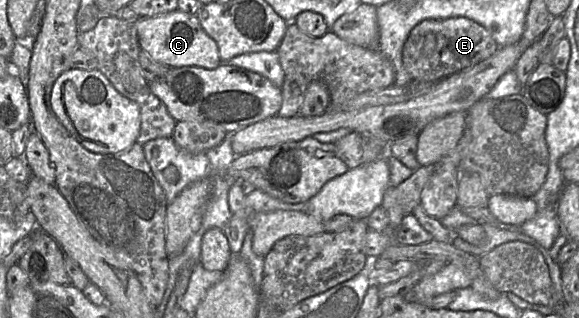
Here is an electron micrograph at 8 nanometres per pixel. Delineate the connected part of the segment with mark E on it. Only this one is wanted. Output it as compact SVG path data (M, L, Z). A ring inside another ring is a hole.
M466 17L425 19L415 25L402 49L402 61L412 80L437 82L440 79L467 70L491 57L499 49L490 32ZM433 33L436 45L430 54L423 53L424 36Z

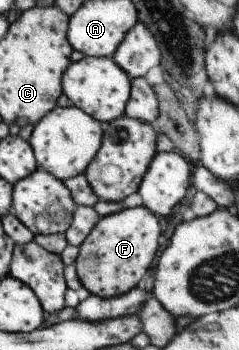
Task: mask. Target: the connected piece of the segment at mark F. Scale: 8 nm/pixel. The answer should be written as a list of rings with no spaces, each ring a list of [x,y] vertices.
[[[143,206],[101,218],[79,246],[75,266],[82,286],[91,295],[103,299],[125,295],[135,289],[138,281],[151,269],[160,235],[160,221]]]

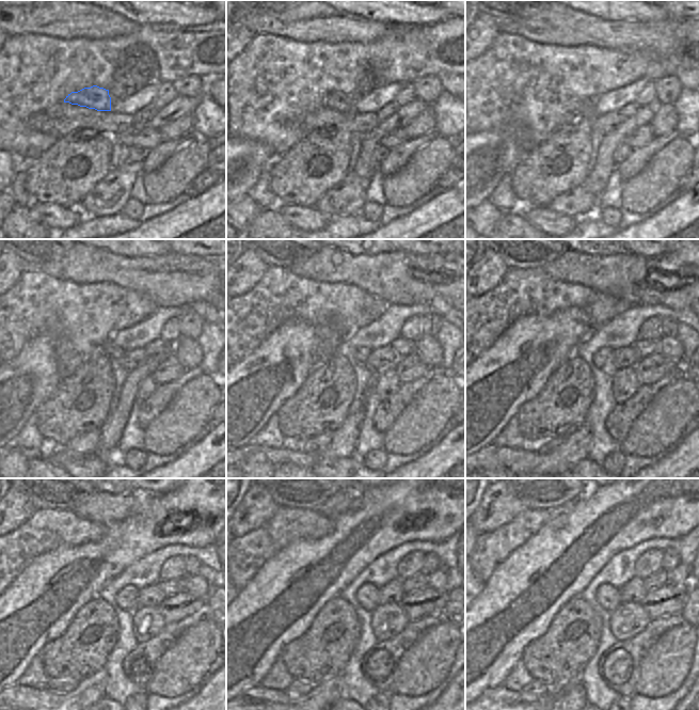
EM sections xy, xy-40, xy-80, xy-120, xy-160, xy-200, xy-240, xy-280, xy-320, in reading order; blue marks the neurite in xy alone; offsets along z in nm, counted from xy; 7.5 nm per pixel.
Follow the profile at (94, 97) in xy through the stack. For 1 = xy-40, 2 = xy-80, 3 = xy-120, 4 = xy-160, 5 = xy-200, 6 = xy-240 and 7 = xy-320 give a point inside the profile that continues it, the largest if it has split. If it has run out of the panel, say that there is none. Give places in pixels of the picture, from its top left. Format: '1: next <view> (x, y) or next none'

_ _ _

Instructions to follow:
Count up every line above that has the word "from" in it; answer with the number alone.

Response area:
2